- **Série d'exercices**
1 - Relevez tous les noms de lieux mentionnés dans le texte sur Ofosu.
2 - Mettez à jour le texte sur Ofosu en le recopiant depuis « Finalement, Ofosu a » jusqu'à « l'attente du procès[4]). » inclus, avec « partenaires » remplacé par « associés ».

- **Bloc de texte**
___
Finalement, Ofosu a mis tout son argent restant dans une entreprise commerciale dont le but était d'acheter des produits électriques d'occasion en France et de les revendre au Ghana. Après un premier succès, ses partenaires au Ghana se sont aigris et l'entreprise a échoué. En 2007, Ofosu est retourné vivre au Ghana avec sa femme et ses quatre enfants, son style de vie pauvre n'est pas substantiellement différent de celui auquel il avait tenté d'échapper en 1992. (Par ailleurs, il est aussi le père de Solomon James Ofosu né le en Angleterre d'une jeune femme anglaise lui ayant apporté son soutien dans l'attente du procès[4]).
___
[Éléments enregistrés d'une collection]
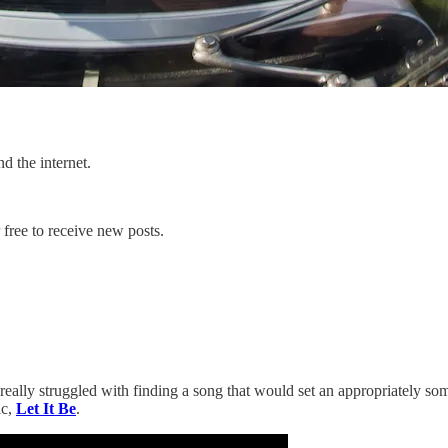
d the internet.
free to receive new posts.
I really struggled with finding a song that would set an appropriately 
ic,
Let It Be
.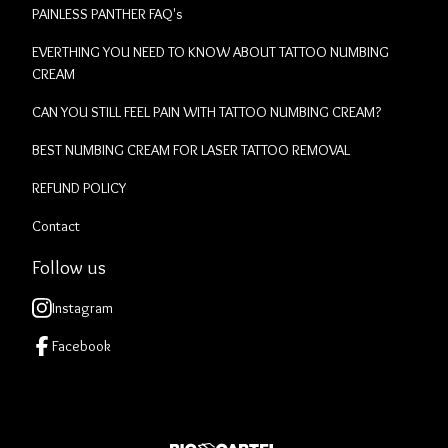
PAINLESS PANTHER FAQ's
EVERTHING YOU NEED TO KNOW ABOUT TATTOO NUMBING
CREAM
CAN YOU STILL FEEL PAIN WITH TATTOO NUMBING CREAM?
BEST NUMBING CREAM FOR LASER TATTOO REMOVAL
REFUND POLICY
Contact
Follow us
Instagram
Facebook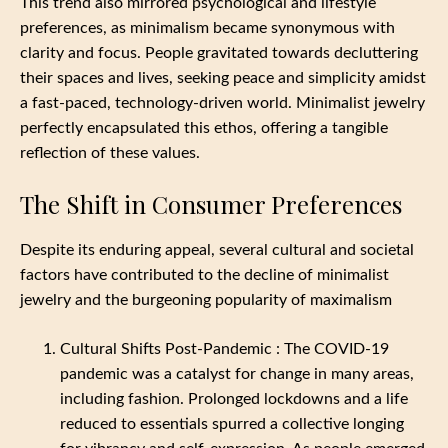
This trend also mirrored psychological and lifestyle
preferences, as minimalism became synonymous with
clarity and focus. People gravitated towards decluttering
their spaces and lives, seeking peace and simplicity amidst
a fast-paced, technology-driven world. Minimalist jewelry
perfectly encapsulated this ethos, offering a tangible
reflection of these values.
The Shift in Consumer Preferences
Despite its enduring appeal, several cultural and societal
factors have contributed to the decline of minimalist
jewelry and the burgeoning popularity of maximalism
Cultural Shifts Post-Pandemic : The COVID-19
pandemic was a catalyst for change in many areas,
including fashion. Prolonged lockdowns and a life
reduced to essentials spurred a collective longing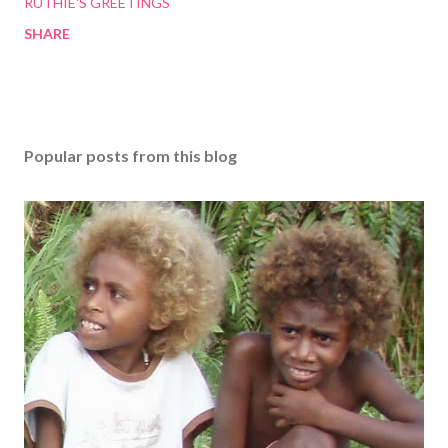
RUTHIE'S GREETINGS
SHARE
Popular posts from this blog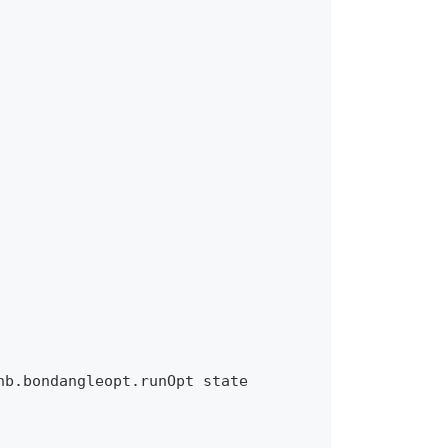
b.bondangleopt.runOpt state 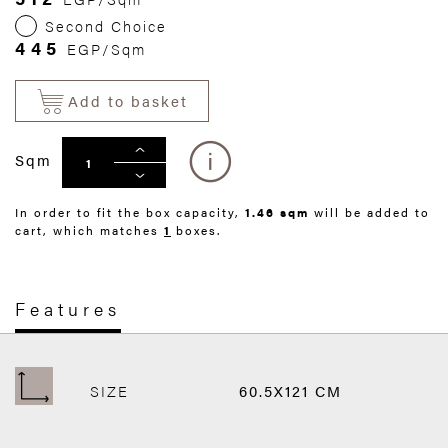
Second Choice
445
EGP/Sqm
Add to basket
Sqm
In order to fit the box capacity,
1.46 sqm
will be added to
cart, which matches
1
boxes.
Features
SIZE
60.5X121 CM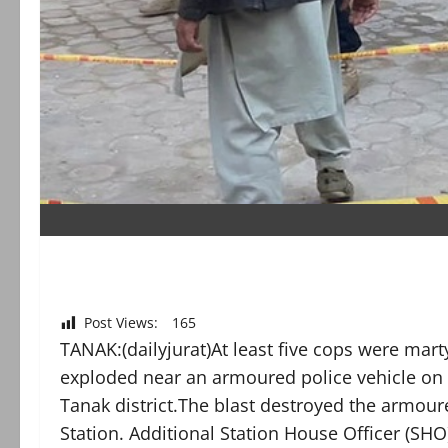
Post Views:
165
TANAK:(dailyjurat)At least five cops were m
exploded near an armoured police vehicle on
Tanak district.The blast destroyed the armou
Station. Additional Station House Officer (S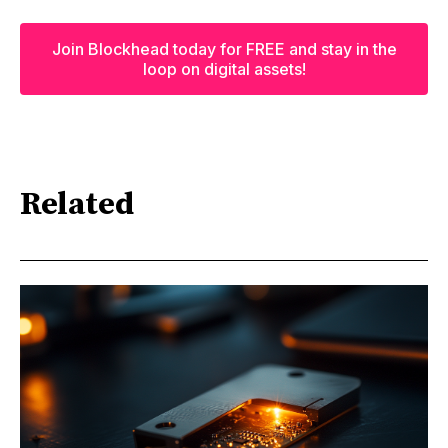
Join Blockhead today for FREE and stay in the
loop on digital assets!
Related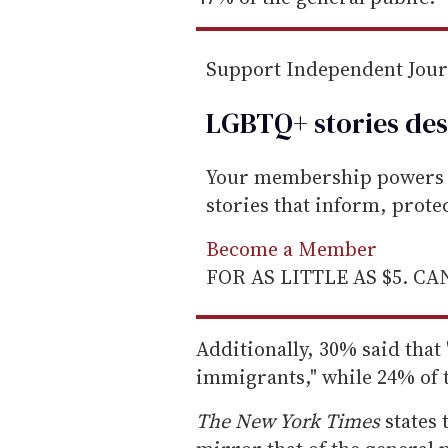
Support Independent Jou
LGBTQ+ stories des
Your membership powers T
stories that inform, prot
Become a Member
FOR AS LITTLE AS $5. C
Additionally, 30% said tha
immigrants," while 24% of t
The
New York Times
states 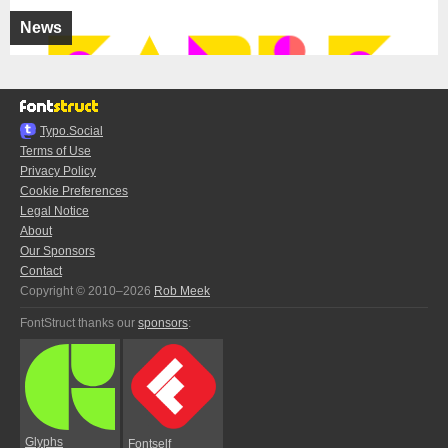
News
Typo.Social
Terms of Use
Privacy Policy
Cookie Preferences
Legal Notice
About
Our Sponsors
Contact
Copyright © 2010–2026
Rob Meek
FontStruct thanks our
sponsors
:
Glyphs
Fontself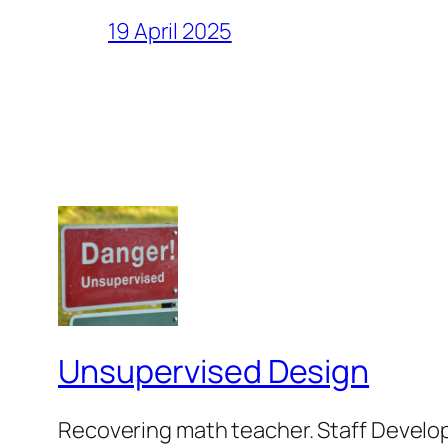
19 April 2025
Unsupervised Design
Recovering math teacher. Staff Develop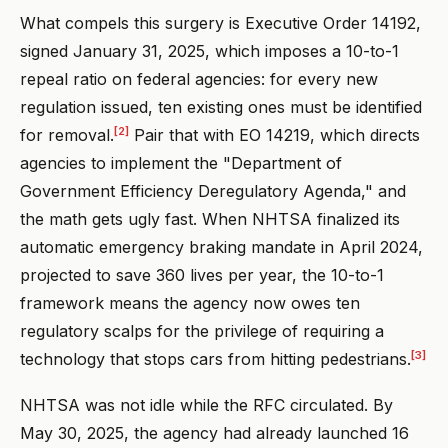
What compels this surgery is Executive Order 14192,
signed January 31, 2025, which imposes a 10-to-1
repeal ratio on federal agencies: for every new
regulation issued, ten existing ones must be identified
[2]
for removal.
Pair that with EO 14219, which directs
agencies to implement the "Department of
Government Efficiency Deregulatory Agenda," and
the math gets ugly fast. When NHTSA finalized its
automatic emergency braking mandate in April 2024,
projected to save 360 lives per year, the 10-to-1
framework means the agency now owes ten
regulatory scalps for the privilege of requiring a
[3]
technology that stops cars from hitting pedestrians.
NHTSA was not idle while the RFC circulated. By
May 30, 2025, the agency had already launched 16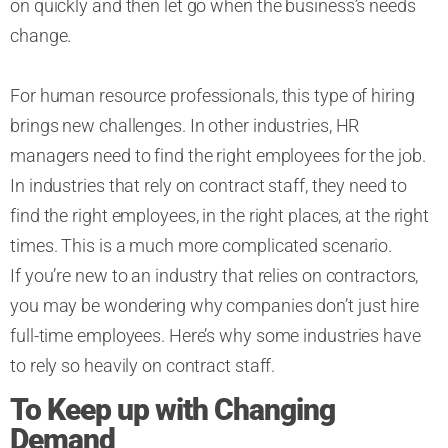
on quickly and then let go when the business’s needs
change.
For human resource professionals, this type of hiring
brings new challenges. In other industries, HR
managers need to find the right employees for the job.
In industries that rely on contract staff, they need to
find the right employees, in the right places, at the right
times. This is a much more complicated scenario.
If you’re new to an industry that relies on contractors,
you may be wondering why companies don’t just hire
full-time employees. Here’s why some industries have
to rely so heavily on contract staff.
To Keep up with Changing
Demand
___
- **Réponses aux exercices**
1 - France, Ghana, Angleterre

2 -
Finalement, Ofosu a mis tout son argent restant dans une entreprise commerciale dont le but était d'acheter des produits électriques d'occasion en France et de les revendre au Ghana. Après un premier succès, ses associés au Ghana se sont aigris et l'entreprise a échoué. En 2007, Ofosu est retourné vivre au Ghana avec sa femme et ses quatre enfants, son style de vie pauvre n'est pas substantiellement différent de celui auquel il avait tenté d'échapper en 1992. (Par ailleurs, il est aussi le père de Solomon James Ofosu né le en Angleterre d'une jeune femme anglaise lui ayant apporté son soutien dans l'attente du procès[4]).